- **BRIEF**
Apart from the pictures, every record here must be copied word for word.

*** INPUT FOR THIS TASK Section Begins ***

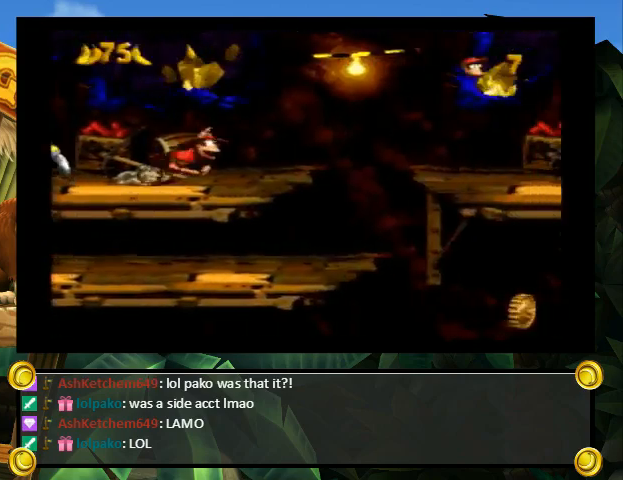
{"buttons": ["B", "Y", "DPAD_UP"], "events": [[367, "DPAD_RIGHT", "up"], [400, "B", "down"]]}
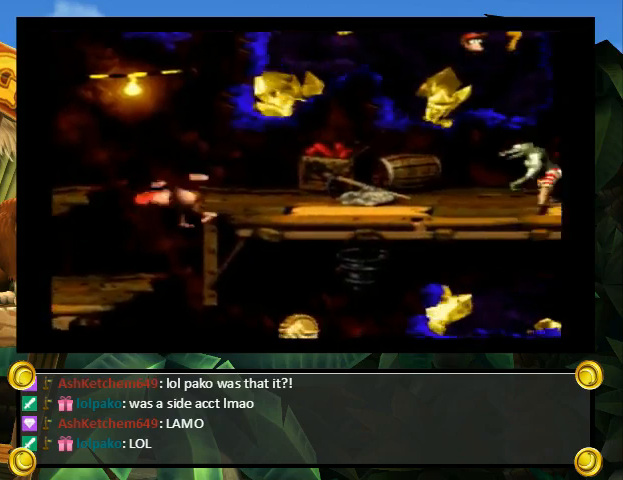
{"buttons": ["Y", "DPAD_UP", "DPAD_RIGHT"], "events": [[33, "DPAD_RIGHT", "down"], [267, "B", "up"]]}
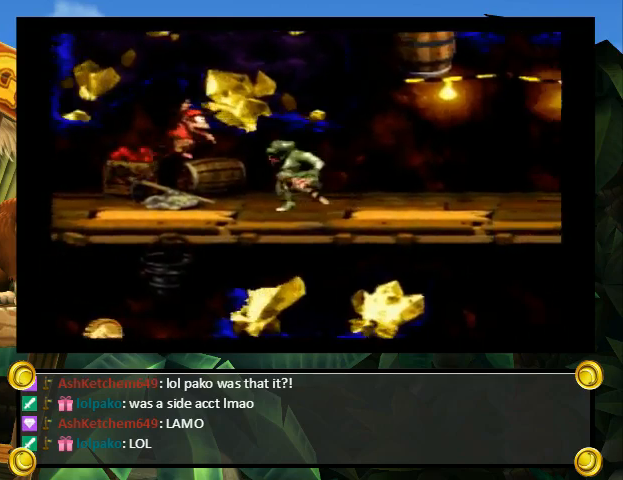
{"buttons": ["Y"], "events": [[33, "DPAD_UP", "up"], [333, "DPAD_UP", "down"], [433, "DPAD_RIGHT", "up"], [467, "DPAD_UP", "up"]]}
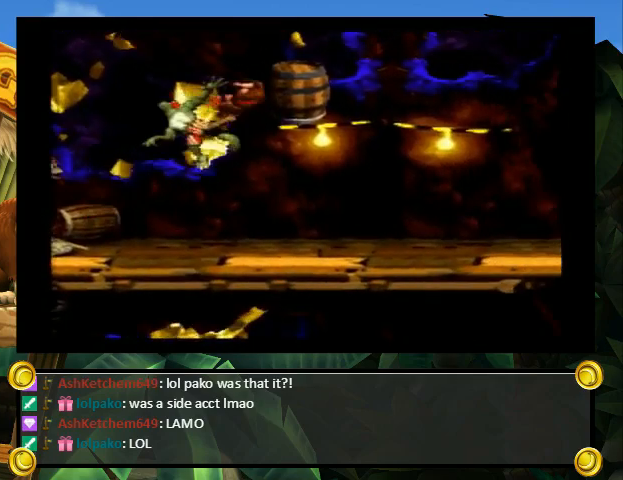
{"buttons": ["Y"], "events": [[333, "B", "down"], [400, "B", "up"]]}
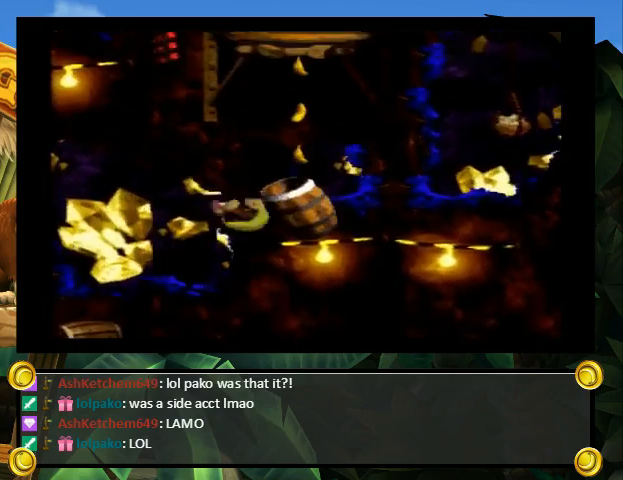
{"buttons": ["Y"], "events": []}
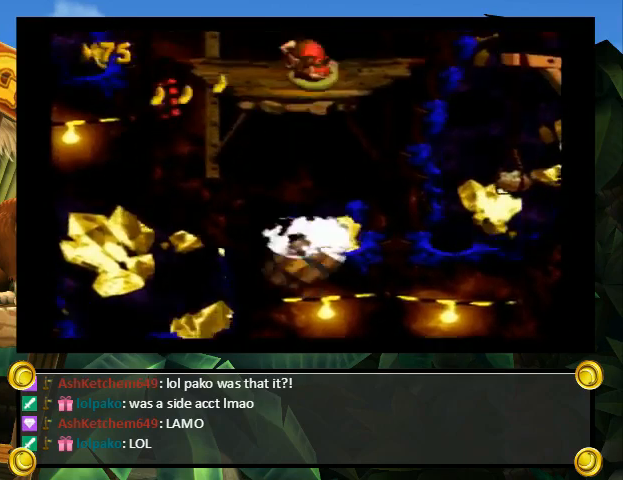
{"buttons": ["Y"], "events": [[100, "DPAD_RIGHT", "down"], [100, "DPAD_UP", "down"], [167, "B", "down"], [200, "B", "up"], [200, "DPAD_UP", "up"], [233, "DPAD_RIGHT", "up"]]}
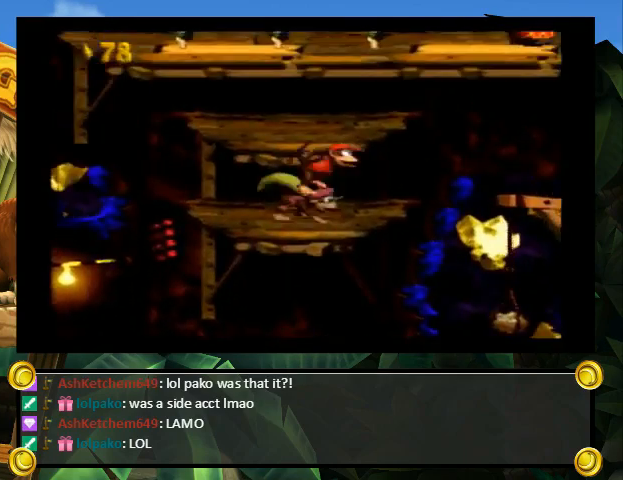
{"buttons": ["Y", "DPAD_LEFT"], "events": [[100, "DPAD_RIGHT", "down"], [200, "B", "down"], [233, "DPAD_UP", "down"], [267, "B", "up"], [300, "DPAD_RIGHT", "up"], [300, "DPAD_UP", "up"], [400, "DPAD_LEFT", "down"]]}
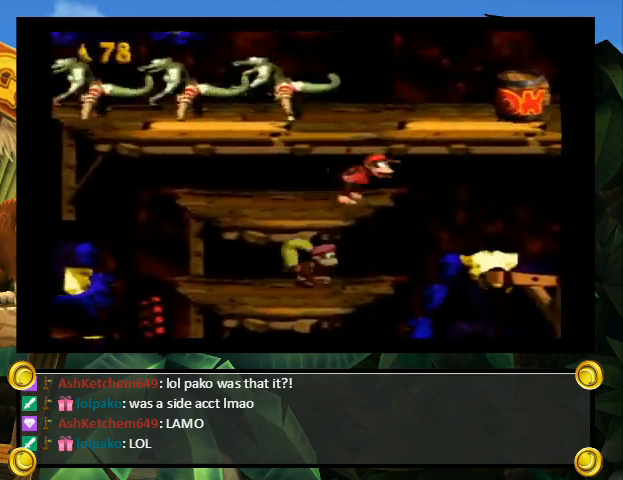
{"buttons": [], "events": [[33, "DPAD_LEFT", "up"], [100, "DPAD_LEFT", "down"], [167, "DPAD_LEFT", "up"], [167, "Y", "up"], [267, "A", "down"], [400, "A", "up"]]}
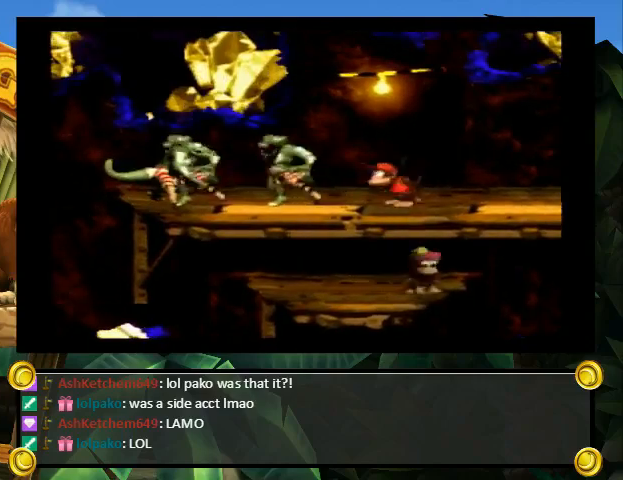
{"buttons": ["Y", "DPAD_LEFT"], "events": [[100, "B", "down"], [167, "DPAD_LEFT", "down"], [367, "B", "up"], [367, "Y", "down"]]}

*** INPUT FOR THIS TASK Section Ends ***

- **TASK SOLUTION**
{"buttons": ["B", "Y", "DPAD_UP"], "events": [[367, "DPAD_RIGHT", "up"], [400, "B", "down"]]}
{"buttons": ["Y", "DPAD_UP", "DPAD_RIGHT"], "events": [[33, "DPAD_RIGHT", "down"], [267, "B", "up"]]}
{"buttons": ["Y"], "events": [[33, "DPAD_UP", "up"], [333, "DPAD_UP", "down"], [433, "DPAD_RIGHT", "up"], [467, "DPAD_UP", "up"]]}
{"buttons": ["Y"], "events": [[333, "B", "down"], [400, "B", "up"]]}
{"buttons": ["Y"], "events": []}
{"buttons": ["Y"], "events": [[100, "DPAD_RIGHT", "down"], [100, "DPAD_UP", "down"], [167, "B", "down"], [200, "B", "up"], [200, "DPAD_UP", "up"], [233, "DPAD_RIGHT", "up"]]}
{"buttons": ["Y", "DPAD_LEFT"], "events": [[100, "DPAD_RIGHT", "down"], [200, "B", "down"], [233, "DPAD_UP", "down"], [267, "B", "up"], [300, "DPAD_RIGHT", "up"], [300, "DPAD_UP", "up"], [400, "DPAD_LEFT", "down"]]}
{"buttons": [], "events": [[33, "DPAD_LEFT", "up"], [100, "DPAD_LEFT", "down"], [167, "DPAD_LEFT", "up"], [167, "Y", "up"], [267, "A", "down"], [400, "A", "up"]]}
{"buttons": ["Y", "DPAD_LEFT"], "events": [[100, "B", "down"], [167, "DPAD_LEFT", "down"], [367, "B", "up"], [367, "Y", "down"]]}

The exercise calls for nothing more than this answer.